The Chair Liberal Emmanuel Dubourg

Excuse me, Dr. Nevin. I can give you only 20 seconds to respond.

Please go ahead.

4:10 p.m.

Executive Director, The Quinism Foundation

Dr. Remington Nevin

I would say that what is missing from those reports is an acknowledgement of the most important thing with mefloquine and that is that the use of the drug must be discontinued at the onset of psychiatric symptoms. It is this critical warning that I think has been ignored and that has still not been acknowledged by Canadian officials.

4:10 p.m.

Liberal

The Chair Liberal Emmanuel Dubourg

Thank you very much.

For the next question, for six minutes, I invite MP Randeep Sarai.

4:10 p.m.

Liberal

Randeep Sarai Liberal Surrey Centre, BC

Thank you, Chair.

I want to thank all of the witnesses, but specifically Ms. Doucet and Ms. Smith, who had to share their personal experiences, which we all understand is very difficult.

My first question is for Ms. Smith. It appears as though we opened up the Canadian Armed Forces to women and they were plopped in with no support mechanisms, no systems, no checks on how biology would come into play and no complaint methods—a real “cluster-F”, if you want to call it that. Pardon my language, but I really feel for you. What you went through in a very short period of time was unacceptable.

You gave five great, concrete recommendations. Can you maybe help us more? Based on your own experience, how would specially trained case managers who deal specifically with sexual trauma be helpful?

Also, with regard to medical records and having to repeat the trauma over and over when you go to a different case manager or when a file goes from CAF to VAC, if you could make some recommendations or some solid suggestions, that would be very helpful so that we can make those changes going forward.

4:10 p.m.

Veteran, As an Individual

Jennifer Smith

My goodness, there's a lot to unpack there.
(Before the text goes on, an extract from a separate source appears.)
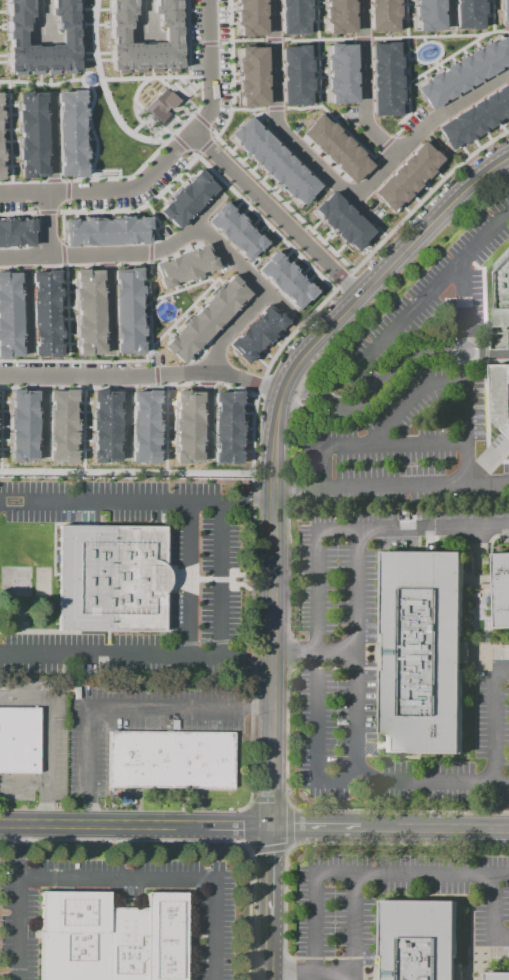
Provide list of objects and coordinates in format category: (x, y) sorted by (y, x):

With respect to case managers being trained specifically on military sexual trauma and housing insecurity or homelessness, I think there's just this ingrained, unaware bias that presupposes that women have spouses or that they have support systems in place. When that is not the case, having case managers meeting the veteran without these pre-existing biases and suppositions would help build rapport and trust between the case manager and the veteran.

So many veterans, including me, are just not heard at all. With respect to homelessness, I had a case manager I repeatedly told I was homeless. Let's expand that to be a more inclusive definition—housing insecure—because women veterans, as we know, do exist. They are not invisible. They are out there. They do present in a much different way from what we're typically led to believe. They are couch surfing or perhaps staying in different shelters.

I had a case manager who said that VAC did not have a housing mandate and to just look on Kijiji. That was as far as I got with that. I skipped around from couch to couch, to short-term Airbnbs, to my car, and I was being denied services because I didn't have a fixed address. I know that maybe doesn't necessarily answer that question directly, but there needs to be more awareness and more special training. These are specific topics.